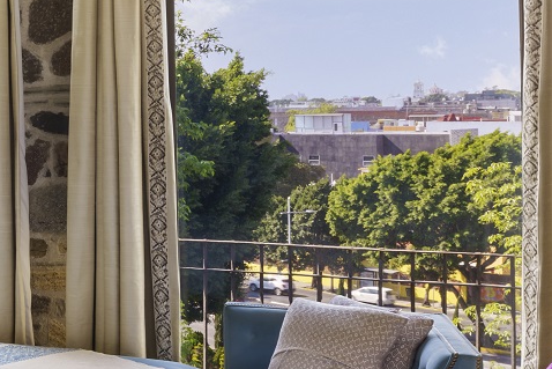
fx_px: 1028
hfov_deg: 23.8
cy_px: 116
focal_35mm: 67
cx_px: -275
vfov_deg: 20.2
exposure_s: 1/1.67
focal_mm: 16
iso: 100
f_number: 11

##########

> [WHAT IS BEING ASKED] Write the listing again exactly, duplicating every line and skipping the pictures.

> [PROBLEM SOLUTION]
fx_px: 1028
hfov_deg: 23.8
cy_px: 116
focal_35mm: 67
cx_px: -275
vfov_deg: 20.2
exposure_s: 1/1.67
focal_mm: 16
iso: 100
f_number: 11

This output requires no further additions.